Si la conduite israélienne, conformément à la deuxième lecture des accords d'Oslo, était en continuité avec la politique traditionnelle de conquête du maximum de territoire palestinien, elle manquait de réalisme sur deux points : la dynamique de la situation sur le terrain ; la possibilité de l'acquiescement palestinien. En se résignant à sortir des centres urbains du fait de la leçon qu'elle avait tirée de la première Intifada, l'armée d'occupation ne pouvait empêcher la transformation de ces centres en territorialités palestiniennes quasi-souveraines. Certes ces territorialités étaient parcellisées et assiégées, mais précisément, c'est le fait que les zones A quasi-souveraines aient été parcellisées et assiégées par la zone C qui a fait monter la contradiction jusqu'à l'explosion.

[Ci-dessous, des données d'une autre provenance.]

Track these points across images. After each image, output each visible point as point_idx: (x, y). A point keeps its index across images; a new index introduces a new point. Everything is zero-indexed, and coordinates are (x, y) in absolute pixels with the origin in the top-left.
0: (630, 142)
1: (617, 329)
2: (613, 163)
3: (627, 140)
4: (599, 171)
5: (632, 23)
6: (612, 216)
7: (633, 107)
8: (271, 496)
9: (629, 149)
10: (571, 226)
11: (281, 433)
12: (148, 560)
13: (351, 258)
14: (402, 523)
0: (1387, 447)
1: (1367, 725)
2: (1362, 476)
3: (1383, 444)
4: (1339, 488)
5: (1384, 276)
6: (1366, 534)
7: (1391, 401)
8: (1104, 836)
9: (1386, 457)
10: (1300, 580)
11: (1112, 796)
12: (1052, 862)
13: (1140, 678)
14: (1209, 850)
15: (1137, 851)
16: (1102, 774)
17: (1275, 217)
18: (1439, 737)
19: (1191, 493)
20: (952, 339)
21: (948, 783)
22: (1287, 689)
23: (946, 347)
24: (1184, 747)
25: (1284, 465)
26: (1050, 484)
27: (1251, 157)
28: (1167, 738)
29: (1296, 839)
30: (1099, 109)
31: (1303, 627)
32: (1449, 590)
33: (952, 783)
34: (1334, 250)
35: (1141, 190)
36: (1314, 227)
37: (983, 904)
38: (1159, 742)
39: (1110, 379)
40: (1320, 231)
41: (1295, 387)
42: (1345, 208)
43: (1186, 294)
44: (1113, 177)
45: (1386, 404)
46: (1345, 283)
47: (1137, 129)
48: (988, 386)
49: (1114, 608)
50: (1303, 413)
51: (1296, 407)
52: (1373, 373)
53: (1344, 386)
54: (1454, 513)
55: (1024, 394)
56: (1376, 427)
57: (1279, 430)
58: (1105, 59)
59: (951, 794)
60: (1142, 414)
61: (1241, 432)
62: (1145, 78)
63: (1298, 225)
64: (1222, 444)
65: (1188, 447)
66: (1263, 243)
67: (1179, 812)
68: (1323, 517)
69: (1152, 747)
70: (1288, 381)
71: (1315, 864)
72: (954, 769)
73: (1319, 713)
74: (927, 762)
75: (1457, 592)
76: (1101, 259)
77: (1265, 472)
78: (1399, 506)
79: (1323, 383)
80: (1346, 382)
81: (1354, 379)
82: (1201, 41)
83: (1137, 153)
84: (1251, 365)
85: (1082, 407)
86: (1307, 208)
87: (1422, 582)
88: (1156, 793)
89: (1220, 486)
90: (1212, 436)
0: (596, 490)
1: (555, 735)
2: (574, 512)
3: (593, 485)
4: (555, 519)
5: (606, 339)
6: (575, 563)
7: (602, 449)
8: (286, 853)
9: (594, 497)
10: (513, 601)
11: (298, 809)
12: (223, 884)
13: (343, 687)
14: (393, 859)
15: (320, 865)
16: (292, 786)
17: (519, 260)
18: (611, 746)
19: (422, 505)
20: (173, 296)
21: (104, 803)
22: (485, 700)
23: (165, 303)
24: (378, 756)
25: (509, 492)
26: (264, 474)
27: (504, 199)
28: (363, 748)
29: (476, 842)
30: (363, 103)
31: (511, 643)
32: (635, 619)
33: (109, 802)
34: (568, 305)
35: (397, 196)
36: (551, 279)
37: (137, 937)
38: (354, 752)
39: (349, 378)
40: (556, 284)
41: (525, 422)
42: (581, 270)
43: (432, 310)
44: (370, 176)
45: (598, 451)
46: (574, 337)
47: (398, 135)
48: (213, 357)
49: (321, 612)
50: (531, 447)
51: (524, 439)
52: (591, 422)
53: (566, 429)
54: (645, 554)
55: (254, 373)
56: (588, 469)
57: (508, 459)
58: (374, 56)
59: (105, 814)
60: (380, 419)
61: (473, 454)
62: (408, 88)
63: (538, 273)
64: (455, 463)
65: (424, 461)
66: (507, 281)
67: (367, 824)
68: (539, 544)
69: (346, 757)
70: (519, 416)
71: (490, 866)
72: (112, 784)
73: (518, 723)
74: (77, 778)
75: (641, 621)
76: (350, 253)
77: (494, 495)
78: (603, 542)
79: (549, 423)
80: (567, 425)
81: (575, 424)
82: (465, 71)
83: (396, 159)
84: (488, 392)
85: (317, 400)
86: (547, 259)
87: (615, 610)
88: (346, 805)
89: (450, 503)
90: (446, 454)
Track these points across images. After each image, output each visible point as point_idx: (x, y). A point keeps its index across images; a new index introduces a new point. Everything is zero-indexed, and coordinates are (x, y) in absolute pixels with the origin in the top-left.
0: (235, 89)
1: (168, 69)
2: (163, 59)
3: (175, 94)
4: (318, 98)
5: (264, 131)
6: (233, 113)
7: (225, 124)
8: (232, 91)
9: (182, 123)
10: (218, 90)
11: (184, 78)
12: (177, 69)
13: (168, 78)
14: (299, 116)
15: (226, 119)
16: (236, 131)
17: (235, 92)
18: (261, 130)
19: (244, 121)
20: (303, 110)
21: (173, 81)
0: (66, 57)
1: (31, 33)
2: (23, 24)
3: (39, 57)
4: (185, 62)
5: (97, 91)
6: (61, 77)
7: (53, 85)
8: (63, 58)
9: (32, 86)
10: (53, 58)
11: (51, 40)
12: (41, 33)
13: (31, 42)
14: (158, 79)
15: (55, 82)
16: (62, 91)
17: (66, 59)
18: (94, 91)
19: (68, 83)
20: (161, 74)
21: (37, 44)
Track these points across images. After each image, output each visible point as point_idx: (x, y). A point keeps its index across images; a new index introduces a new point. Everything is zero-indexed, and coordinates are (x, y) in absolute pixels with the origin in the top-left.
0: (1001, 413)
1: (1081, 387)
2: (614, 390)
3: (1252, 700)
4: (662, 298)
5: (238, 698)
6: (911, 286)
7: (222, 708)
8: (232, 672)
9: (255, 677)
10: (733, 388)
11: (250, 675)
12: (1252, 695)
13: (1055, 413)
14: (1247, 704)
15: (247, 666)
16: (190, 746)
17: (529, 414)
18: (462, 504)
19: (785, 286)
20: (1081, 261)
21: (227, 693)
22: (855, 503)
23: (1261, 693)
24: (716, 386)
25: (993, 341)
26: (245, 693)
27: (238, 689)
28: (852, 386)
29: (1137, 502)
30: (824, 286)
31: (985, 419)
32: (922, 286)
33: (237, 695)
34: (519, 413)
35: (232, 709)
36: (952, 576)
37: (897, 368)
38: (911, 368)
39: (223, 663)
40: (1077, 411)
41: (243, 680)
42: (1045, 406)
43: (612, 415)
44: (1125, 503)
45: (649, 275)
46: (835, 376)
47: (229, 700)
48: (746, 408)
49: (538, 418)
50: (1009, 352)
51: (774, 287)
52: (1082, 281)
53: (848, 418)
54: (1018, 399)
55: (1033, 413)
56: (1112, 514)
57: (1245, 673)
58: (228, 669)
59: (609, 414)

Si les mesures israéliennes décrites plus haut (militarisation, système de permis, entraves à la construction de réseaux infrastructurels palestiniens, routes de contournement, système de surveillance) étaient un effet mécanique de la cartographie israélienne de l'après-Oslo, l'explosion était, elle aussi, inscrite dans la dynamique de la contradiction croissante entre cette cartographie assiégeante et les parcelles de territorialité palestinienne.

L'arrogance de la supériorité militaire qui a dû porter les responsables politiques et militaires israéliens à ignorer ou du moins à minimiser la possibilité et la signification de la dynamique de l'explosion, les a aussi portés sans nul doute à croire que les dirigeants palestiniens n'avaient d'autre choix que d'acquiescer à tout ce qui leur était offert. Il est vrai que l'OLP s'était résignée en novembre 1988 à accepter la résolution 242 (qui ignore la question palestinienne et ne traite les Palestiniens que comme réfugiés) sans contrepartie israélienne et, en septembre 1993, à reconnaître l'État d'Israël, dans le cadre de la reconnaissance mutuelle, sans obtenir en échange une reconnaissance israélienne d'un État palestinien à établir dans les frontières du 4 juin 1967. Mais c'est cette asymétrie de départ, jointe au comportement israélien depuis septembre 1993, qui a porté les Palestiniens, non seulement parmi les forces d'opposition, mais aussi parmi les plus chauds partisans des accords d'Oslo, à ne plus accepter moins que ce que leur reconnaît la légalité internationale (retrait total des territoires occupés en 1967, y compris Jérusalem-Est, solution du problème des réfugiés), légalité qui est, déjà, bien en deçà des principes de justice. Si la position palestinienne au sommet de Camp David en juillet 2000 et la deuxième Intifada déclenchée deux mois plus tard ont déjà servi à quelque chose, c'est de signaler aux Israéliens et à la communauté internationale que les Palestiniens n'avaient pas prononcé pas des slogans vides quand ils avaient répété que leur objectif politique demeurait l'application intégrale du droit international.

Pour les Palestiniens, l'élection d'Ariel Sharon crée sans nul doute des difficultés, des souffrances nouvelles, mais ne change pas fondamentalement les données pour la réalisation de leur objectif. Ce qui se passe en fait, c'est que, en élisant Sharon, les Israéliens n'ont rendu que plus aiguë l'impasse de la politique menée par leurs gouvernements depuis 1993. Israël a perdu une occasion en or en 1993 par la faute de ses dirigeants. Aujourd'hui, la seule issue militaire à la confrontation larvée, c'est pour l'armée israélienne de réoccuper les zones A, mais pour faire quoi le lendemain ? L'issue ne peut être que politique et conforme au droit, mais comment en convaincre l'armée la plus puissante du Proche-Orient et une opinion publique israélienne laminée par l'arrogance de ses dirigeants ?  Seules l'Europe et la France, si seulement elles faisaient preuve d'audace (dans l'initiative) et de réalisme (dans la vision), seraient capables de faire sortir Israël de l'impasse coloniale dans laquelle il se trouve.